The Canadian Press reports that drinking water may be behind winter outbreaks of norovirus.
Norovirus, also known as “stomach flu” or gastroenteritis, infects people much more frequently during the winter. Canadian researchers found that outbreaks are more likely to happen the week after water temperatures drop below a certain point.
The findings suggest that certain environmental conditions allow noroviruses from sewage to find their way back into drinking water.
Norovirus symptoms include vomiting and diarrhea. The virus is transmitted by the fecal-oral route. People get the virus on their hands – in a bathroom, for instance – and then transfer the virus to their mouth by eating, drinking, or other contact with the face.
Dr. Aron Hall of the CDC explains that norovirus is more common during the winter for some obvious reasons: “It’s essentially for many of the same reasons that influenza tends to be seasonal. People are typically indoors more and therefore have more contact with one another. They’re in closer contact with one another. … And so the more humans you pack together in a smaller area over a longer period of time the more likely you are to have infection.

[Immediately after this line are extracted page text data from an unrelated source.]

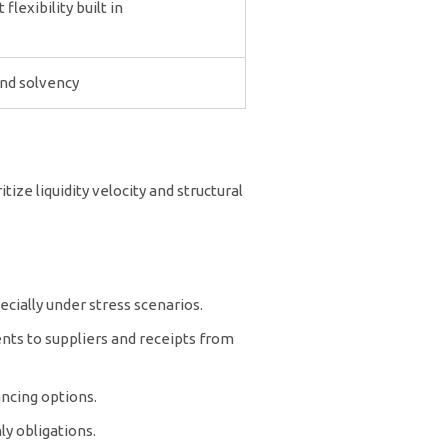
lexibility built in
and solvency
ize liquidity velocity and structural
cially under stress scenarios.
nts to suppliers and receipts from
ancing options.
y obligations.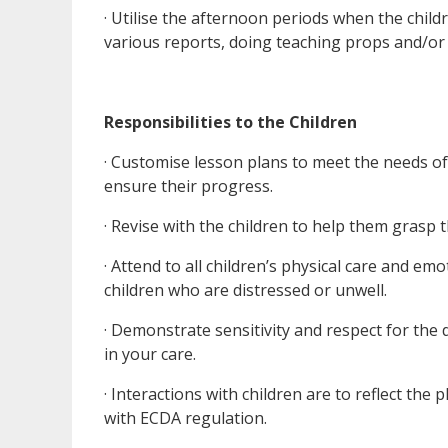
· Utilise the afternoon periods when the chil
various reports, doing teaching props and/or 
Responsibilities to the Children
· Customise lesson plans to meet the needs of 
ensure their progress.
· Revise with the children to help them grasp
· Attend to all children’s physical care and e
children who are distressed or unwell.
· Demonstrate sensitivity and respect for the d
in your care.
· Interactions with children are to reflect the
with ECDA regulation.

“The waterborne outbreaks of norovirus that we typically see are either due to drinking water sources in which chlorination or other disinfection systems have broken down.”
To decrease your chances of contracting norovirus this winter:
Set up an air purifier or air sterilizer to eliminate airborne viruses.
Wash your hands frequently, especially before eating and after using the restroom.
Prepare your own food at home whenever possible, and use a UV sanitizer to clean kitchen surfaces.